Faculty of Social Sciences
Enhancing small group teaching: using participatory techniques
Stavroula Leka (Institute of Work Health and Organisations).
The aim of this project was to explore and evaluate the use of participatory techniques in small group postgraduate teaching and learning. The project focused on the implementation of a number of these techniques and their benefits for student learning. It also aimed at exploring issues relating to mature, international and disabled students. Finally, it examined how the use of these techniques can facilitate the development of key skills that are transferable to the workplace.
Three techniques were implemented and evaluated: the round-robin questionnaire, debate groups, and consultancy skills role playing. A qualitative case-study analysis for each of the techniques implemented was employed. The evaluation of the techniques used was conducted in three ways: group discussion, module evaluation forms, follow-up evaluation through the tutorial system. The analysis showed that the students perceived the techniques as useful in terms of enhancing student learning and developing key skills. However, the success of each technique ranged according to the lecture/seminar objectives and the tasks set. In addition, the techniques were evaluated in relation to the needs of mature, international and disabled students. Some problems were identified in relation to the last group that will be highlighted.
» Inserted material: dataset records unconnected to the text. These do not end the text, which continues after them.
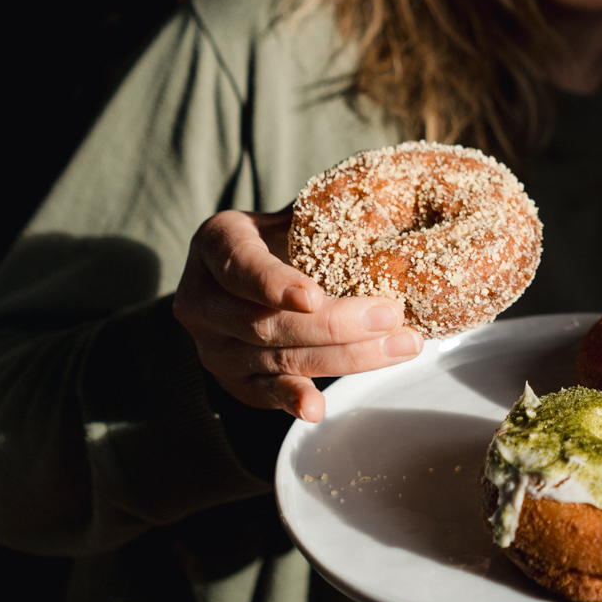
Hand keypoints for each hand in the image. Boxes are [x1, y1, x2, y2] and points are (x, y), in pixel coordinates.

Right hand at [172, 208, 422, 421]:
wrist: (253, 276)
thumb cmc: (285, 238)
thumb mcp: (294, 215)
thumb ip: (326, 211)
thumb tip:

The findings suggest that the adoption of a multidisciplinary approach to teaching and learning could prove beneficial if it is carefully matched to the student group and to lecture/seminar objectives. Attention should be paid to the needs of disabled students. The study has shown that participation is a key dimension that could potentially enhance not only knowledge transfer but also key skill development. However, the design of any new teaching initiative to be implemented should include its careful evaluation. This enables shortcomings to be identified and appropriate modifications to be made.
Future research could further address the needs of disabled students. It could also test the applicability of such techniques to large group teaching. An interesting focus of future research would be the identification of participatory techniques that would enhance learning and would develop key skills in e-Learning students.